▶ [Supplied passage]
CITY OF CALAPAN — The Communist Party of the Philippines (CPP) admitted on Sunday that it was its armed wing, the New People’s Army (NPA), that staged the ambush in Magsaysay, Occidental Mindoro province, on Friday that left three police officers dead and wounded 10 others.
In a statement posted on their website, CPP chief information officer Marco Valbuena justified the attack as “necessary and just” because of “rampant military and police abuses” in counterinsurgency operations.
On Friday morning, a Philippine National Police vehicle carrying 14 policemen was ambushed by a group of armed men, instantly killing two policemen and wounding 11 others. One of the wounded cops died early on Saturday.
The vehicle was at the tailend of a five-car convoy coming from a three-day service caravan of Occidental Mindoro officials led by Gov. Eduardo Gadiano to remote and poor villages in the towns of San Jose and Magsaysay. Gadiano was unharmed.

▶ [Information supplied]
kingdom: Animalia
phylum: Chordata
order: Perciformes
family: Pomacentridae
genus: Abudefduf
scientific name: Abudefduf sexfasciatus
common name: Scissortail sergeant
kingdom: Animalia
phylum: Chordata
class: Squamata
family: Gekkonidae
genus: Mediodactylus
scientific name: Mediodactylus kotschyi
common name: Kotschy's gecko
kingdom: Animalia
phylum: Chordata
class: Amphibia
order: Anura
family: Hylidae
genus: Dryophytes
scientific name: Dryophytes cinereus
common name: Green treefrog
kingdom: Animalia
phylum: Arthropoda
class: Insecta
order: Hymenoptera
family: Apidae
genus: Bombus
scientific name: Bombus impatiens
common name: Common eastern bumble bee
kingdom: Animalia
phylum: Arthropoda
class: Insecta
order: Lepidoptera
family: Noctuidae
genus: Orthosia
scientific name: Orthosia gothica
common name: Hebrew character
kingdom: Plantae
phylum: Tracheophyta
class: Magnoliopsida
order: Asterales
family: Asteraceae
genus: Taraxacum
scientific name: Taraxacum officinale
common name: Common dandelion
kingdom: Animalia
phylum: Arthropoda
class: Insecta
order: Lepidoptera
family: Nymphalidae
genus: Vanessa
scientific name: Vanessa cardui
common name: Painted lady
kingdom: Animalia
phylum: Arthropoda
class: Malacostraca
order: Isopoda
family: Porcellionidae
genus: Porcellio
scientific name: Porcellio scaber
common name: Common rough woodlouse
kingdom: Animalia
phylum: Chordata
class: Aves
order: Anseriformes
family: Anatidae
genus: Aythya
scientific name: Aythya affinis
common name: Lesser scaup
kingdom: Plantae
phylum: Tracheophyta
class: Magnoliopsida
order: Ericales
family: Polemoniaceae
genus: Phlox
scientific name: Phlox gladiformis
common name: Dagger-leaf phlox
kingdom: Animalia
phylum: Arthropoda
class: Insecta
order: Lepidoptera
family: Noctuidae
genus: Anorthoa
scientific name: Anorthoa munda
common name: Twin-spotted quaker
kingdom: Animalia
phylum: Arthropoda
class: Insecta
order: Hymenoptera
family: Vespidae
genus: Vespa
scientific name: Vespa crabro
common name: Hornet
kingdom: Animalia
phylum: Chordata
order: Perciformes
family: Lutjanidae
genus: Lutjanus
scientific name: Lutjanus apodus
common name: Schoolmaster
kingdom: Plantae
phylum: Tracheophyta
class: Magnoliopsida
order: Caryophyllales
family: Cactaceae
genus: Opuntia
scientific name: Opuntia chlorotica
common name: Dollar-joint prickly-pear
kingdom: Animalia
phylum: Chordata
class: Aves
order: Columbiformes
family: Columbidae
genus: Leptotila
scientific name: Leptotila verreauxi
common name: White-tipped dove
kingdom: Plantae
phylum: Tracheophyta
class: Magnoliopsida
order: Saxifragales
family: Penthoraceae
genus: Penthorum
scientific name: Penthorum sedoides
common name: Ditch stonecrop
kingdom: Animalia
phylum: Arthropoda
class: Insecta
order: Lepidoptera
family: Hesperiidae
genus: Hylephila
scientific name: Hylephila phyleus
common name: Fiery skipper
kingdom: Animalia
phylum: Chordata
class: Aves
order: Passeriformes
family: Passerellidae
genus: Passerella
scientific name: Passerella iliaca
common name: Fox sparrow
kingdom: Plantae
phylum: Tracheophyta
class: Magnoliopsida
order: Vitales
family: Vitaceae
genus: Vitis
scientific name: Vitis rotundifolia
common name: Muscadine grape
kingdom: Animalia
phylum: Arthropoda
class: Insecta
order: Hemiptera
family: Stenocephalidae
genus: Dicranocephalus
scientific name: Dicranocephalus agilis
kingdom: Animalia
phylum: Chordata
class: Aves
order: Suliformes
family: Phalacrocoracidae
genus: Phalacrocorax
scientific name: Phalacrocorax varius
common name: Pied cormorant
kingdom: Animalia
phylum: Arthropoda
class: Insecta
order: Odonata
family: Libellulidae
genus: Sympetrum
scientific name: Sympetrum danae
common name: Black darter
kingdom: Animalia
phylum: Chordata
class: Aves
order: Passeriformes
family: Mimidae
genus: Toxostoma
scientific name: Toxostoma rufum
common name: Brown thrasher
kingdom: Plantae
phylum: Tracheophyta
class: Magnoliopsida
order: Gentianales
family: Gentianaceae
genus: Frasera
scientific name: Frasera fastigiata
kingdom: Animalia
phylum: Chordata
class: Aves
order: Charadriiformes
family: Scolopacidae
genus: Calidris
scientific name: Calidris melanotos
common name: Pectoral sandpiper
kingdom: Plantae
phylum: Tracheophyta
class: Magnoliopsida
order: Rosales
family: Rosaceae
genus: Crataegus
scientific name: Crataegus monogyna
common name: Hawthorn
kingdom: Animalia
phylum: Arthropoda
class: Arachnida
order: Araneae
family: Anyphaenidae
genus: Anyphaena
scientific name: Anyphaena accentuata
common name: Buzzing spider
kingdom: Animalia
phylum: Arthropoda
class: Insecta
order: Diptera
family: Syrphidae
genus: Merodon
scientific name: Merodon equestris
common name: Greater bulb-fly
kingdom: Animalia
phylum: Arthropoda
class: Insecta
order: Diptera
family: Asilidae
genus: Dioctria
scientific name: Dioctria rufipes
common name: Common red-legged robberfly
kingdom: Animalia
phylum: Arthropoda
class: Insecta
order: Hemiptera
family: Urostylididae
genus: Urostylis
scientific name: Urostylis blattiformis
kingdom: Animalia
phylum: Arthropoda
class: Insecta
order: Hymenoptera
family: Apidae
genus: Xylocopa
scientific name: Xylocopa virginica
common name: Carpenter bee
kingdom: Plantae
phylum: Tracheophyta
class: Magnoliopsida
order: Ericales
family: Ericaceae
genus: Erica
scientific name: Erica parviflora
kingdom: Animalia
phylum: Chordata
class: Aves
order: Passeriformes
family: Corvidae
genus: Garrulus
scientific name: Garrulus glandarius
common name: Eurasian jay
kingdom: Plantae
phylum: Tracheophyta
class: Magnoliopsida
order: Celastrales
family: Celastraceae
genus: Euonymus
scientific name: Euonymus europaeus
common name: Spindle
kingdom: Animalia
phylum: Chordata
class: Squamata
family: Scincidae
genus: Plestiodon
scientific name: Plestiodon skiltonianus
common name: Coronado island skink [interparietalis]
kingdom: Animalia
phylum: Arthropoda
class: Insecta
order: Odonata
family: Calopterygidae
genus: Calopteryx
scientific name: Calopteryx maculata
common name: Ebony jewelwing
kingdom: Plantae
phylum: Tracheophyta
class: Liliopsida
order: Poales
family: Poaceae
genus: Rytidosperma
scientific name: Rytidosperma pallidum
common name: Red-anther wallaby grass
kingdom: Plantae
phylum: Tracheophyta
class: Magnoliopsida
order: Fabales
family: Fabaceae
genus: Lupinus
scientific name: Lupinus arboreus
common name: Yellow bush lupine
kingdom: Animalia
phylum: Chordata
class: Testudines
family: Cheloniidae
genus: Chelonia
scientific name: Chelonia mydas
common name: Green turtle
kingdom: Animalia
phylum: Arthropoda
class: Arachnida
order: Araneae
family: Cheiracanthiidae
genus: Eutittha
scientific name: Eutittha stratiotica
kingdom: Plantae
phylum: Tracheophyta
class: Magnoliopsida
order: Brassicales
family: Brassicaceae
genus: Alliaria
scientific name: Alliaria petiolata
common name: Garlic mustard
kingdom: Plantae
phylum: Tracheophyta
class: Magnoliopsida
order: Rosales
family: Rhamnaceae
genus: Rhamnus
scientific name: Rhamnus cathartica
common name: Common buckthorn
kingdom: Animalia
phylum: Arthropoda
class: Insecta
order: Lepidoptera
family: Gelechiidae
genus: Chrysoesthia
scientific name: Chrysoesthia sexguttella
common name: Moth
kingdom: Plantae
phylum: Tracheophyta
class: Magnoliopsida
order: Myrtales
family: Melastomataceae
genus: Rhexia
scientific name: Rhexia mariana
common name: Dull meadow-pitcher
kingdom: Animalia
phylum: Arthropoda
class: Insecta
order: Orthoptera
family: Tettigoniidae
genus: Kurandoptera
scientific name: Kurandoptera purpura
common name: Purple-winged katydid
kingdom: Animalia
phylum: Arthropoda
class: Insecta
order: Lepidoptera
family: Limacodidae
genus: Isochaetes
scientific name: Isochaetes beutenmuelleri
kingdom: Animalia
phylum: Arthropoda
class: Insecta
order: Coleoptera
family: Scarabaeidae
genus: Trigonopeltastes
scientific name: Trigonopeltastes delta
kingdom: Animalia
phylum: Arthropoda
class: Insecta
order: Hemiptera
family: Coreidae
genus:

▶ [What this exercise asks]
**a.** Repeat the part of the article on the Mindoro ambush from "In a statement" to "Gadiano was unharmed.".
**b.** Name every organization mentioned in the article on the Mindoro ambush.
**c.** Take the article on the Mindoro ambush further, picking up after its final sentence.

▶ [Answers for the tasks]
**a.**
In a statement posted on their website, CPP chief information officer Marco Valbuena justified the attack as “necessary and just” because of “rampant military and police abuses” in counterinsurgency operations.
On Friday morning, a Philippine National Police vehicle carrying 14 policemen was ambushed by a group of armed men, instantly killing two policemen and wounding 11 others. One of the wounded cops died early on Saturday.
The vehicle was at the tailend of a five-car convoy coming from a three-day service caravan of Occidental Mindoro officials led by Gov. Eduardo Gadiano to remote and poor villages in the towns of San Jose and Magsaysay. Gadiano was unharmed.

**b.**
Communist Party of the Philippines (CPP)
New People’s Army (NPA)
Philippine National Police

**c.**
“A unit of the NPA-Mindoro (Lucio de Guzman Command) ambushed combined forces of the PNP-Mimaropa’s 1st Occidental Mindoro Provincial Mobile Force Company and the 203rd Infantry Brigade on May 28 in Sitio Banban, Barangay Nicolas, Magsaysay, Occidental Mindoro,” Valbuena said.
“The ambush could not have been successfully mounted without the invaluable support of the masses,” he said, adding that government forces should expect more attacks from the NPA.
In a phone interview on Sunday afternoon, Gadiano said the Provincial Task Force to End Local Communist Armed Conflict, which he chairs, condemned the “merciless” attack on policemen.
Sow fear among people
He said they were already on their way home when the rebels fired an improvised bomb toward the police car before peppering the policemen with bullets.
“The merciless killing of police or military [was a] means to sow fear among people to stop successful program delivery in the province.”
PNP chief Gen. Guillermo Eleazar, who visited the province on Saturday to pay his respects to the dead and handed awards and cash aid to the families of the fatalities and to the wounded, vowed the police would go after the perpetrators.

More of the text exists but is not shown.